Researchers found that popular young teens had plenty of social benefits but were also more likely to get into trouble with alcohol, marijuana, or minor delinquent acts during the yearlong study.
"Popularity with peers was found to play a multifaceted role in early adolescence," say University of Virginia psychology professor Joseph Allen, PhD, and colleagues in the May/June issue of Child Development.
That is, popularity was positive in many aspects, but it often meant obeying the group's more shadowy values, too.
The teen years are notorious for their intense social pressures. It's a time when many young people are testing their wings, somewhere beyond childhood but short of full adulthood.
Popularity is at the heart of Allen's study. Participants were 185 seventh- and eighth-grade students from one middle school.
The group of 87 boys and 98 girls was 58% white, 29% black, and 13% from other or mixed ethnic backgrounds. The students' close friends and mothers were also included.
Bright, Dark Sides of Popularity
Popular teens were well-adjusted in many respects. Their social skills were stronger than those of other students.
The popular teens also had stronger relationships with their mothers and closest friends. In addition, their hostility scores had dropped at the one-year follow-up.
However, while popular early adolescents have numerous positive characteristics, over time these popular adolescents also displayed relative increases in levels of minor deviant and alcohol and substance abuse behavior, though they also demonstrated relative decreases in levels of hostility, write the authors.
More Popular, More Peer Pressure?
Popular teens may be seen as trendsetters, the ones who "rule the school." But does their popularity hinge on the group's favor, and what does it take to win and keep that approval?
Every teen is different, and so are the people they hang out with. But Allen's study shows that when risky behaviors are perceived as cool, popular teens may act accordingly.
"Popular adolescents are popular in part because they are carefully attuned to the norms of their peer group," says Allen, in a news release. "As these norms increasingly come to support even minor levels of deviant behavior during adolescence, popular teens may become more susceptible."
'No Free Lunch'
The drop in hostility indicates that popularity may be helpful. "Peer socializing influences can be positive," write researchers.
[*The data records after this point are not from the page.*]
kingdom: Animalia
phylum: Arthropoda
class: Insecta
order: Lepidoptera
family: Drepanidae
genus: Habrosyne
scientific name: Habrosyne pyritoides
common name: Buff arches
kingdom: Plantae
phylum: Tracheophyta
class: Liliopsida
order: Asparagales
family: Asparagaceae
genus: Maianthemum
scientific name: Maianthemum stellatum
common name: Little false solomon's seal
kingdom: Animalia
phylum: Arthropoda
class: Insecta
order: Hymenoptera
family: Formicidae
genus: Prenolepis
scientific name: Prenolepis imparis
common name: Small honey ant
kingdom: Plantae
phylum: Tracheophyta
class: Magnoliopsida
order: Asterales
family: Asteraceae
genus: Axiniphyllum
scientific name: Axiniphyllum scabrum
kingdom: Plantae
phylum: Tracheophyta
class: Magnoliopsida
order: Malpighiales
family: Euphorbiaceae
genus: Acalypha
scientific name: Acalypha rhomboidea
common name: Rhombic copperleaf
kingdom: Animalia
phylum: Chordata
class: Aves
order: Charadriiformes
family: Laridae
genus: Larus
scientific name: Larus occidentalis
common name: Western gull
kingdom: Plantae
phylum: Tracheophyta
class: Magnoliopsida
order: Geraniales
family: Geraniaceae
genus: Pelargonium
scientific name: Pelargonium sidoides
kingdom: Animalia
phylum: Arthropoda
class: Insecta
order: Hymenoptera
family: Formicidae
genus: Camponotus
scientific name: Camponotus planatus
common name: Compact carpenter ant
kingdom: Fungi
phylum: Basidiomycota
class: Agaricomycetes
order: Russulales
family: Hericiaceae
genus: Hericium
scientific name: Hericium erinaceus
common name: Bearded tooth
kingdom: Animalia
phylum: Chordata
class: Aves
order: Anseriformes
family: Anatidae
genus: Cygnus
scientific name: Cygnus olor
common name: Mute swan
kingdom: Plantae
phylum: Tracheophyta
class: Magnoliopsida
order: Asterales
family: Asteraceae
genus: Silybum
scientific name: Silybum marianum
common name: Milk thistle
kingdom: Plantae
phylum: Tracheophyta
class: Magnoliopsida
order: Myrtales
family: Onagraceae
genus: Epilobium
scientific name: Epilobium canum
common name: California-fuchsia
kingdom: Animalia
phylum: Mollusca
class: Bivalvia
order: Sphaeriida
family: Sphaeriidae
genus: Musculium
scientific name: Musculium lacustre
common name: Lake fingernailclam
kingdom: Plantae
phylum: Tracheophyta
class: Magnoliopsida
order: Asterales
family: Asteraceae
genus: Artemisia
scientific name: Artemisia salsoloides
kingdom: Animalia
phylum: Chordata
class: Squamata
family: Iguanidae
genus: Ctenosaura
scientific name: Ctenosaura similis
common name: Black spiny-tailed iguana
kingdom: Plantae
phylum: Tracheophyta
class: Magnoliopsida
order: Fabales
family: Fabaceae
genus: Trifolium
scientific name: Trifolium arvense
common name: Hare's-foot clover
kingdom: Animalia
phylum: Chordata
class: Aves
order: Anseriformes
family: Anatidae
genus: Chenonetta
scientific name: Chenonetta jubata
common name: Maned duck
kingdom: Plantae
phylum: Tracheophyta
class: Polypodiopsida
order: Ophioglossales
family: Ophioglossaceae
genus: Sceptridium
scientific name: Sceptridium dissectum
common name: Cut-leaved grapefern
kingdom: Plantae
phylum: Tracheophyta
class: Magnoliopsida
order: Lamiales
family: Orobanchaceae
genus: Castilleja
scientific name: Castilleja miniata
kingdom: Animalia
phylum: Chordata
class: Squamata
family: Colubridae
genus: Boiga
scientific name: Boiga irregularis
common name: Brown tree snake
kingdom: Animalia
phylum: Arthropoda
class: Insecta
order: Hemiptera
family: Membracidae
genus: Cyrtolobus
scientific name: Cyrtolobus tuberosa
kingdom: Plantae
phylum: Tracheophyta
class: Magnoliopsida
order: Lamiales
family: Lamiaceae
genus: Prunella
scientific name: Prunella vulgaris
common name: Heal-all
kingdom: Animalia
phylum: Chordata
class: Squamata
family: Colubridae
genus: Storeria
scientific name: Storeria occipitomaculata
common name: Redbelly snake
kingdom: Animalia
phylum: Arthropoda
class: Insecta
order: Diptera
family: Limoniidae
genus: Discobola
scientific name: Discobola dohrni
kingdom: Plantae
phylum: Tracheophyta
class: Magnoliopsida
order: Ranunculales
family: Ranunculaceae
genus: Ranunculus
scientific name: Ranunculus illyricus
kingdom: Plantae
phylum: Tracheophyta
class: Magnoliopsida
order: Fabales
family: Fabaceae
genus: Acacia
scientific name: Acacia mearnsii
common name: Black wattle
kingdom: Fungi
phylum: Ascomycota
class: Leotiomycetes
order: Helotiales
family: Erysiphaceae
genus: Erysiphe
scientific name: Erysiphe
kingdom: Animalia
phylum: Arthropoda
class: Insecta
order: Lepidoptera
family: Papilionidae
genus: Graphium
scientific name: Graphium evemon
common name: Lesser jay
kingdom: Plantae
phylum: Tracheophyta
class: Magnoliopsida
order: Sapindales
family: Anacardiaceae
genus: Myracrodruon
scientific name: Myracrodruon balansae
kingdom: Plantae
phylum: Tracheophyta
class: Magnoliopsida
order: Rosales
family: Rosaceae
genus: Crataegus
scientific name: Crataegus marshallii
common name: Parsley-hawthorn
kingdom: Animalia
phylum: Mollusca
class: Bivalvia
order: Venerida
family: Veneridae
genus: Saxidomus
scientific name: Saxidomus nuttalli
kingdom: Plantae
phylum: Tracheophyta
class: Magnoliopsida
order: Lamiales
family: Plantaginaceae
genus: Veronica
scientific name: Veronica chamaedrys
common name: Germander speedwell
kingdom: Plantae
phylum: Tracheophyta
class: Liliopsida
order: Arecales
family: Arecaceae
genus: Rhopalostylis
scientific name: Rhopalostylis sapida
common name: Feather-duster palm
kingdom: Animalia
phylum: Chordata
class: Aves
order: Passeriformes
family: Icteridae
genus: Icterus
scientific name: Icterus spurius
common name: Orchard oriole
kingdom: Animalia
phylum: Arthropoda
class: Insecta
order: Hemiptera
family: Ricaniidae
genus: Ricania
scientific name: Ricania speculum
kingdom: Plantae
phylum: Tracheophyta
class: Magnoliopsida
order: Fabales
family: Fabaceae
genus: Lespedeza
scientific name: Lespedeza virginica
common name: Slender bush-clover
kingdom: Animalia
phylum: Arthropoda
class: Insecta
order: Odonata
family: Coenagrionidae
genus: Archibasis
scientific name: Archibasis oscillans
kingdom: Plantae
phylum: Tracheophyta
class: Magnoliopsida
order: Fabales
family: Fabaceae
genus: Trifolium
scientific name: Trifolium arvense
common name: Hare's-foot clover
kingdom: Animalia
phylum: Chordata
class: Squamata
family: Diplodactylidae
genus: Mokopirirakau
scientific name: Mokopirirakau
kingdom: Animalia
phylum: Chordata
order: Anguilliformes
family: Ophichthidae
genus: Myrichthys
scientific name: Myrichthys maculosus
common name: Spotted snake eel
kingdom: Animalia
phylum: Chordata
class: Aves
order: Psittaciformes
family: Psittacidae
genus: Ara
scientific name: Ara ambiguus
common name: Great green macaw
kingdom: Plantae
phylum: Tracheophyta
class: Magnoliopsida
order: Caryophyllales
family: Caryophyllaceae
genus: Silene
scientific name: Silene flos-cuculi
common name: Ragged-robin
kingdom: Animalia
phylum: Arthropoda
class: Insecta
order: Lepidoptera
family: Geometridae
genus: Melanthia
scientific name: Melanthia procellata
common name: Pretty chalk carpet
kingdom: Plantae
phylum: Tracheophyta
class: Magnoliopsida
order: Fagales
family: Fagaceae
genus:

But overall, "there is no free lunch," says Allen.
"As teens become more socialized into their peer groups, they gain social skills and popularity but inevitably are influenced in ways that may not be to parents' liking," he says.
The brief study doesn't address long-term behaviors, but the researchers plan to study the students through young adulthood, says the news release.
"These findings do not imply that popular adolescents will engage in serious levels of deviant behavior or even to maintain minor levels of deviance over long periods of time," write researchers.